[Hardware project source files]
=== Section Start ===

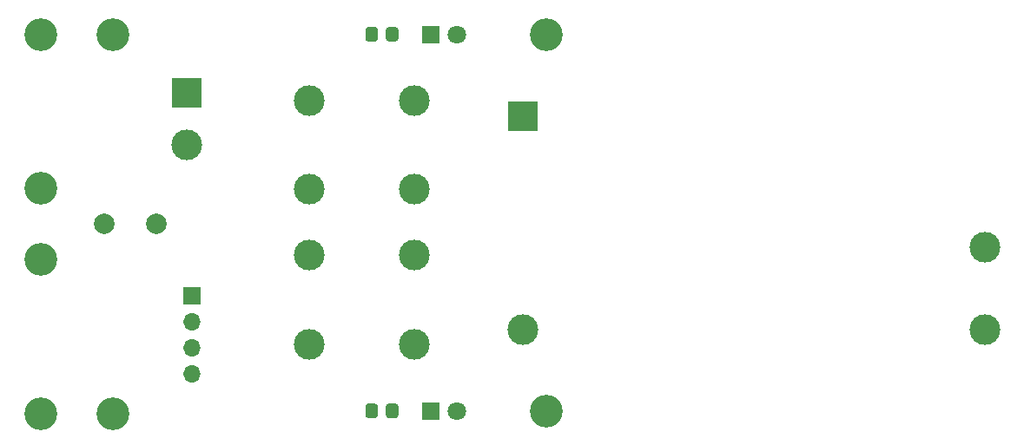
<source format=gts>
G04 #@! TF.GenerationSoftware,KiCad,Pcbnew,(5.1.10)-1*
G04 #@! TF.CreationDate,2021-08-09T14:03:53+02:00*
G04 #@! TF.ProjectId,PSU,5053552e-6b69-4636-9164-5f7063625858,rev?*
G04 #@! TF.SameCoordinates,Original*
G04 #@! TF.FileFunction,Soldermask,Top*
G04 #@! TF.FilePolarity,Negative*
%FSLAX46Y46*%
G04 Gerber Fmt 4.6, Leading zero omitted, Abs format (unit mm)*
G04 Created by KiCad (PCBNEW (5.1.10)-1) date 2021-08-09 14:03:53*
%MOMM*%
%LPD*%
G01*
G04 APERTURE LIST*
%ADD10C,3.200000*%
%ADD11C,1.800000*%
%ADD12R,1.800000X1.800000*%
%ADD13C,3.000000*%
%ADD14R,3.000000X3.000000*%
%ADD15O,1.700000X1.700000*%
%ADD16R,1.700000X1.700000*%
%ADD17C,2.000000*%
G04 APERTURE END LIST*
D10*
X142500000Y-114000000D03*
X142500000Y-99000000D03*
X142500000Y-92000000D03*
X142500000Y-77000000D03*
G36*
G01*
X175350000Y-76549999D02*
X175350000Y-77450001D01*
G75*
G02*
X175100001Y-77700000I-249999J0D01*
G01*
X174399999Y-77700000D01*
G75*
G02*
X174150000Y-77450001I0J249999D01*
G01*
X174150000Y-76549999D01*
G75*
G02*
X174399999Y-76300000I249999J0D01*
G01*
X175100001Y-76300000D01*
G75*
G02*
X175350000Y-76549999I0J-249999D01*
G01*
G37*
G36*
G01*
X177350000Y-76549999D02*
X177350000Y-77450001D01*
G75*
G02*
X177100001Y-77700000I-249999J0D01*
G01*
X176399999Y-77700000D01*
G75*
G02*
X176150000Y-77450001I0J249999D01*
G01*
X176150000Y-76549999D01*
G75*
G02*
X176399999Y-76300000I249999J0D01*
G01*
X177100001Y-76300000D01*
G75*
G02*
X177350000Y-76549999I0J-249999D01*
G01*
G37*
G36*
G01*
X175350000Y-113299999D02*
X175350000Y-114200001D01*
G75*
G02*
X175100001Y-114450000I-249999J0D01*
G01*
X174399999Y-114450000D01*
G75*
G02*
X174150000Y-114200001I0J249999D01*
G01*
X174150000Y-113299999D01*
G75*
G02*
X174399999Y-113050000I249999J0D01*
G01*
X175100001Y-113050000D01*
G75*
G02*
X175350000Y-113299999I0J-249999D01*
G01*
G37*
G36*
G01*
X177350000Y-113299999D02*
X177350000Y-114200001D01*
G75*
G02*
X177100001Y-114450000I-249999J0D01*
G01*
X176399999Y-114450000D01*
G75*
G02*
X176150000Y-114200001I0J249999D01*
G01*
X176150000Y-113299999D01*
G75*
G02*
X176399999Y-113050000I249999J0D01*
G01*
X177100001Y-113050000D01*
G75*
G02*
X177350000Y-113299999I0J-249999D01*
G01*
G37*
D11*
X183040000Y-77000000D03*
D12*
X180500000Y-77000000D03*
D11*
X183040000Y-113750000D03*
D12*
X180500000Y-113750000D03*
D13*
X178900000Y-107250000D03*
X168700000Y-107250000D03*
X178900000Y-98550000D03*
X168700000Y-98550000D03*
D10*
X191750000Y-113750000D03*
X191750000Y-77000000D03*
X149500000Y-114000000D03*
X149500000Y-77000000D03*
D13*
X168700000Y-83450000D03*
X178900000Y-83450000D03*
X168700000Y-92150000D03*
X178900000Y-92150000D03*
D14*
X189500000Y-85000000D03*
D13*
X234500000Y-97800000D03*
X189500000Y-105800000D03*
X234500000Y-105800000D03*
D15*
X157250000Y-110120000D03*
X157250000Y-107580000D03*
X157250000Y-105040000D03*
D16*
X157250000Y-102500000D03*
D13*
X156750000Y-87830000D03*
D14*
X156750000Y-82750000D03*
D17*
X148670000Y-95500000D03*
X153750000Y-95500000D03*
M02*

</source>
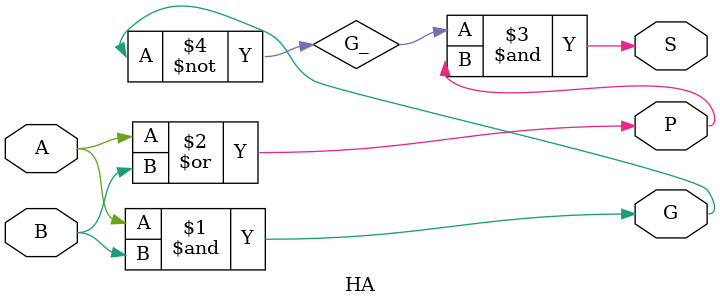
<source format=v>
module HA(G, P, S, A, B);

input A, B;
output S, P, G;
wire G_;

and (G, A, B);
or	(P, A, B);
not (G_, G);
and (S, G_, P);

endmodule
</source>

=== Section End ===

### Problem to work on
Each record above should be repeated exactly, please, without pictures.

### Response
<source format=gts>
G04 #@! TF.GenerationSoftware,KiCad,Pcbnew,(5.1.10)-1*
G04 #@! TF.CreationDate,2021-08-09T14:03:53+02:00*
G04 #@! TF.ProjectId,PSU,5053552e-6b69-4636-9164-5f7063625858,rev?*
G04 #@! TF.SameCoordinates,Original*
G04 #@! TF.FileFunction,Soldermask,Top*
G04 #@! TF.FilePolarity,Negative*
%FSLAX46Y46*%
G04 Gerber Fmt 4.6, Leading zero omitted, Abs format (unit mm)*
G04 Created by KiCad (PCBNEW (5.1.10)-1) date 2021-08-09 14:03:53*
%MOMM*%
%LPD*%
G01*
G04 APERTURE LIST*
%ADD10C,3.200000*%
%ADD11C,1.800000*%
%ADD12R,1.800000X1.800000*%
%ADD13C,3.000000*%
%ADD14R,3.000000X3.000000*%
%ADD15O,1.700000X1.700000*%
%ADD16R,1.700000X1.700000*%
%ADD17C,2.000000*%
G04 APERTURE END LIST*
D10*
X142500000Y-114000000D03*
X142500000Y-99000000D03*
X142500000Y-92000000D03*
X142500000Y-77000000D03*
G36*
G01*
X175350000Y-76549999D02*
X175350000Y-77450001D01*
G75*
G02*
X175100001Y-77700000I-249999J0D01*
G01*
X174399999Y-77700000D01*
G75*
G02*
X174150000Y-77450001I0J249999D01*
G01*
X174150000Y-76549999D01*
G75*
G02*
X174399999Y-76300000I249999J0D01*
G01*
X175100001Y-76300000D01*
G75*
G02*
X175350000Y-76549999I0J-249999D01*
G01*
G37*
G36*
G01*
X177350000Y-76549999D02*
X177350000Y-77450001D01*
G75*
G02*
X177100001Y-77700000I-249999J0D01*
G01*
X176399999Y-77700000D01*
G75*
G02*
X176150000Y-77450001I0J249999D01*
G01*
X176150000Y-76549999D01*
G75*
G02*
X176399999Y-76300000I249999J0D01*
G01*
X177100001Y-76300000D01*
G75*
G02*
X177350000Y-76549999I0J-249999D01*
G01*
G37*
G36*
G01*
X175350000Y-113299999D02*
X175350000Y-114200001D01*
G75*
G02*
X175100001Y-114450000I-249999J0D01*
G01*
X174399999Y-114450000D01*
G75*
G02*
X174150000Y-114200001I0J249999D01*
G01*
X174150000Y-113299999D01*
G75*
G02*
X174399999Y-113050000I249999J0D01*
G01*
X175100001Y-113050000D01*
G75*
G02*
X175350000Y-113299999I0J-249999D01*
G01*
G37*
G36*
G01*
X177350000Y-113299999D02*
X177350000Y-114200001D01*
G75*
G02*
X177100001Y-114450000I-249999J0D01*
G01*
X176399999Y-114450000D01*
G75*
G02*
X176150000Y-114200001I0J249999D01*
G01*
X176150000Y-113299999D01*
G75*
G02*
X176399999Y-113050000I249999J0D01*
G01*
X177100001Y-113050000D01*
G75*
G02*
X177350000Y-113299999I0J-249999D01*
G01*
G37*
D11*
X183040000Y-77000000D03*
D12*
X180500000Y-77000000D03*
D11*
X183040000Y-113750000D03*
D12*
X180500000Y-113750000D03*
D13*
X178900000Y-107250000D03*
X168700000Y-107250000D03*
X178900000Y-98550000D03*
X168700000Y-98550000D03*
D10*
X191750000Y-113750000D03*
X191750000Y-77000000D03*
X149500000Y-114000000D03*
X149500000Y-77000000D03*
D13*
X168700000Y-83450000D03*
X178900000Y-83450000D03*
X168700000Y-92150000D03*
X178900000Y-92150000D03*
D14*
X189500000Y-85000000D03*
D13*
X234500000Y-97800000D03*
X189500000Y-105800000D03*
X234500000Y-105800000D03*
D15*
X157250000Y-110120000D03*
X157250000Y-107580000D03*
X157250000Y-105040000D03*
D16*
X157250000Y-102500000D03*
D13*
X156750000Y-87830000D03*
D14*
X156750000Y-82750000D03*
D17*
X148670000Y-95500000D03*
X153750000Y-95500000D03*
M02*

</source>
<source format=v>
module HA(G, P, S, A, B);

input A, B;
output S, P, G;
wire G_;

and (G, A, B);
or	(P, A, B);
not (G_, G);
and (S, G_, P);

endmodule
</source>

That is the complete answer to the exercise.